**DATA EXCERPTS**

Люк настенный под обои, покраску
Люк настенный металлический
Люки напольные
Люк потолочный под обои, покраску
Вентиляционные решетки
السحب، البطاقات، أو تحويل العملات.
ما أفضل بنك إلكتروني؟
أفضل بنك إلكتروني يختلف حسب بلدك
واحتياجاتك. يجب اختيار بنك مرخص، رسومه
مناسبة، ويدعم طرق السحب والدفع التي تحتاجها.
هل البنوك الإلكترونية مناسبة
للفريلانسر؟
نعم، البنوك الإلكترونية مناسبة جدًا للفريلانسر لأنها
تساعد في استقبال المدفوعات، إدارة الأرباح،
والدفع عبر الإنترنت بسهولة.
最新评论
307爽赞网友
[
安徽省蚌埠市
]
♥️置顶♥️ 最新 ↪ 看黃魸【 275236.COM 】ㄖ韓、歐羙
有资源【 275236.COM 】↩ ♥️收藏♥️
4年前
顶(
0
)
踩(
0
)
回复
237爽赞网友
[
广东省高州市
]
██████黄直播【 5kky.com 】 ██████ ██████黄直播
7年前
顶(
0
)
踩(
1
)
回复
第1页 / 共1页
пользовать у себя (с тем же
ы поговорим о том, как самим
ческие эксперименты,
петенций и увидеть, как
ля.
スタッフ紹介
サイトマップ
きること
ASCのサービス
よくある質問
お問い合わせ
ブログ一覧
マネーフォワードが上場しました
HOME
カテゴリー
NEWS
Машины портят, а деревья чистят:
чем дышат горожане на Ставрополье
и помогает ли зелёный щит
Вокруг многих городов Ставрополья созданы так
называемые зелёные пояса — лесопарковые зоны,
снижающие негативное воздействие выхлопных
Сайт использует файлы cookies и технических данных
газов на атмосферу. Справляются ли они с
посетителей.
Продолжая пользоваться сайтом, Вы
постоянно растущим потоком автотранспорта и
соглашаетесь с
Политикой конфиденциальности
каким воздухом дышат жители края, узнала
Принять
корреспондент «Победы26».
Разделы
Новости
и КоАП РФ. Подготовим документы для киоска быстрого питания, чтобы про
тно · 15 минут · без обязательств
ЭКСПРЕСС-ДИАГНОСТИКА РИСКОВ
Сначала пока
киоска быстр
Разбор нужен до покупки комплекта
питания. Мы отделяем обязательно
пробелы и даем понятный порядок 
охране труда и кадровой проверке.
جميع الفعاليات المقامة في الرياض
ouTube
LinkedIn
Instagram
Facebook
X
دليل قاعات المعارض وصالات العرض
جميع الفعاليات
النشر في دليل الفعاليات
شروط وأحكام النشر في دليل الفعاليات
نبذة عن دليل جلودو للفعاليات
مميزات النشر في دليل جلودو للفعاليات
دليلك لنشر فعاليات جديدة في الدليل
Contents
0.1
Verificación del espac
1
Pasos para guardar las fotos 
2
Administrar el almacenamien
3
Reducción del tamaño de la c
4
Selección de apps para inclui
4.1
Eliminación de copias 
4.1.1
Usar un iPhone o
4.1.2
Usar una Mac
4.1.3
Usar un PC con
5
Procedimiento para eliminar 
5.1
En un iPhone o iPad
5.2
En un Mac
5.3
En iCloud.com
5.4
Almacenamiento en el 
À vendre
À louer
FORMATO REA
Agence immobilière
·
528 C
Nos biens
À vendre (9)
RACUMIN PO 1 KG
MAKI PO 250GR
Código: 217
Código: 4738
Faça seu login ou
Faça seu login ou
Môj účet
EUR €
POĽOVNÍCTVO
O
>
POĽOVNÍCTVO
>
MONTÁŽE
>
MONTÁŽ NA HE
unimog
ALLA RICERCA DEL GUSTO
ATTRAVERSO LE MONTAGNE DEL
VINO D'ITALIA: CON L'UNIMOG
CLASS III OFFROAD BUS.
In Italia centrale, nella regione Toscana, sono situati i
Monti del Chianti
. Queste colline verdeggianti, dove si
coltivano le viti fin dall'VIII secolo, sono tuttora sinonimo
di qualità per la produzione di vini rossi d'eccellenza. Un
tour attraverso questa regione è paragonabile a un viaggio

**TASK**
Beginning with the line containing "охране труда и кадровой проверке." in the material above, copy every line exactly until you have copied the line containing "Monti del Chianti".

**ANSWER TO THIS TASK**
охране труда и кадровой проверке.
جميع الفعاليات المقامة في الرياض
ouTube
LinkedIn
Instagram
Facebook
X
دليل قاعات المعارض وصالات العرض
جميع الفعاليات
النشر في دليل الفعاليات
شروط وأحكام النشر في دليل الفعاليات
نبذة عن دليل جلودو للفعاليات
مميزات النشر في دليل جلودو للفعاليات
دليلك لنشر فعاليات جديدة في الدليل
Contents
0.1
Verificación del espac
1
Pasos para guardar las fotos 
2
Administrar el almacenamien
3
Reducción del tamaño de la c
4
Selección de apps para inclui
4.1
Eliminación de copias 
4.1.1
Usar un iPhone o
4.1.2
Usar una Mac
4.1.3
Usar un PC con
5
Procedimiento para eliminar 
5.1
En un iPhone o iPad
5.2
En un Mac
5.3
En iCloud.com
5.4
Almacenamiento en el 
À vendre
À louer
FORMATO REA
Agence immobilière
·
528 C
Nos biens
À vendre (9)
RACUMIN PO 1 KG
MAKI PO 250GR
Código: 217
Código: 4738
Faça seu login ou
Faça seu login ou
Môj účet
EUR €
POĽOVNÍCTVO
O
>
POĽOVNÍCTVO
>
MONTÁŽE
>
MONTÁŽ NA HE
unimog
ALLA RICERCA DEL GUSTO
ATTRAVERSO LE MONTAGNE DEL
VINO D'ITALIA: CON L'UNIMOG
CLASS III OFFROAD BUS.
In Italia centrale, nella regione Toscana, sono situati i
Monti del Chianti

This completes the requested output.